Collected data:
• • • • •

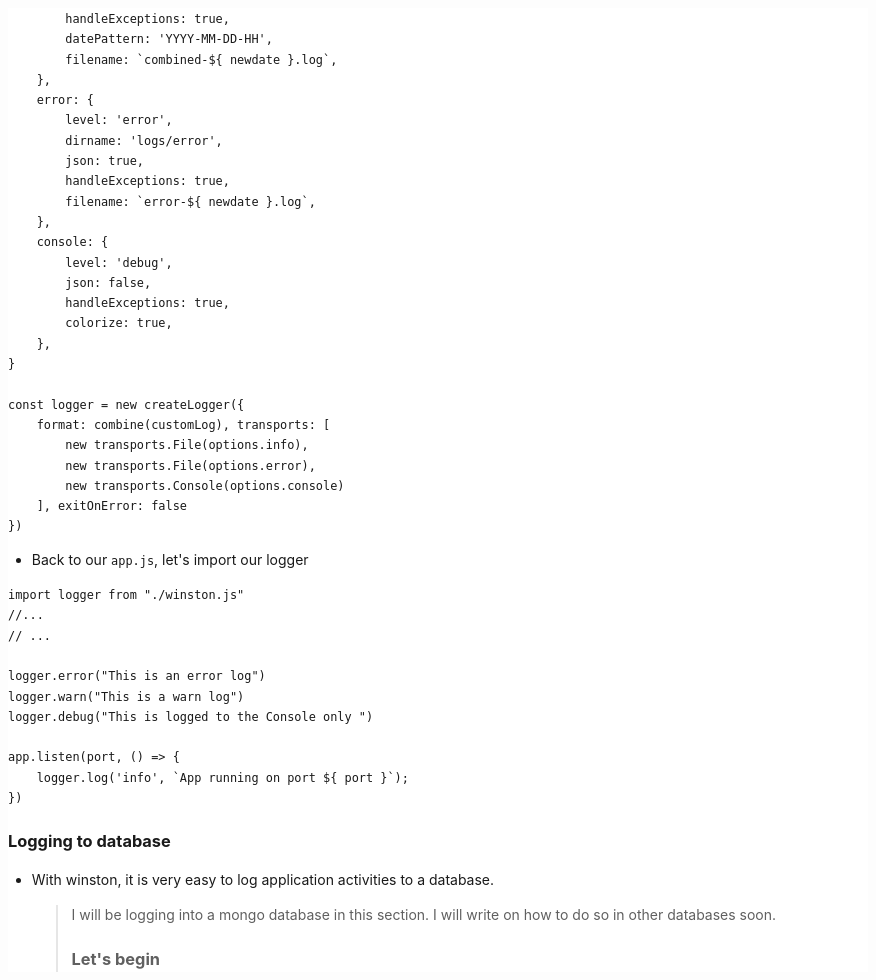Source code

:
 ```
        handleExceptions: true,
        datePattern: 'YYYY-MM-DD-HH',
        filename: `combined-${ newdate }.log`,
    },
    error: {
        level: 'error',
        dirname: 'logs/error',
        json: true,
        handleExceptions: true,
        filename: `error-${ newdate }.log`,
    },
    console: {
        level: 'debug',
        json: false,
        handleExceptions: true,
        colorize: true,
    },
}

const logger = new createLogger({
    format: combine(customLog), transports: [
        new transports.File(options.info),
        new transports.File(options.error),
        new transports.Console(options.console)
    ], exitOnError: false
})

```

- Back to our `app.js`, let's import our logger

```
import logger from "./winston.js"
//...
// ...

logger.error("This is an error log")
logger.warn("This is a warn log")
logger.debug("This is logged to the Console only ")

app.listen(port, () => {
    logger.log('info', `App running on port ${ port }`);
})
```

### Logging to database

- With winston, it is very easy to log application activities to a database.
  > I will be logging into a mongo database in this section. I will write on how to do so in other databases soon.
  >
  > ### Let's begin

• • • • •

## Task item
Reproduce each line of the records above, exactly and without pictures.

## The completed task
Source code

:
 ```
        handleExceptions: true,
        datePattern: 'YYYY-MM-DD-HH',
        filename: `combined-${ newdate }.log`,
    },
    error: {
        level: 'error',
        dirname: 'logs/error',
        json: true,
        handleExceptions: true,
        filename: `error-${ newdate }.log`,
    },
    console: {
        level: 'debug',
        json: false,
        handleExceptions: true,
        colorize: true,
    },
}

const logger = new createLogger({
    format: combine(customLog), transports: [
        new transports.File(options.info),
        new transports.File(options.error),
        new transports.Console(options.console)
    ], exitOnError: false
})

```

- Back to our `app.js`, let's import our logger

```
import logger from "./winston.js"
//...
// ...

logger.error("This is an error log")
logger.warn("This is a warn log")
logger.debug("This is logged to the Console only ")

app.listen(port, () => {
    logger.log('info', `App running on port ${ port }`);
})
```

### Logging to database

- With winston, it is very easy to log application activities to a database.
  > I will be logging into a mongo database in this section. I will write on how to do so in other databases soon.
  >
  > ### Let's begin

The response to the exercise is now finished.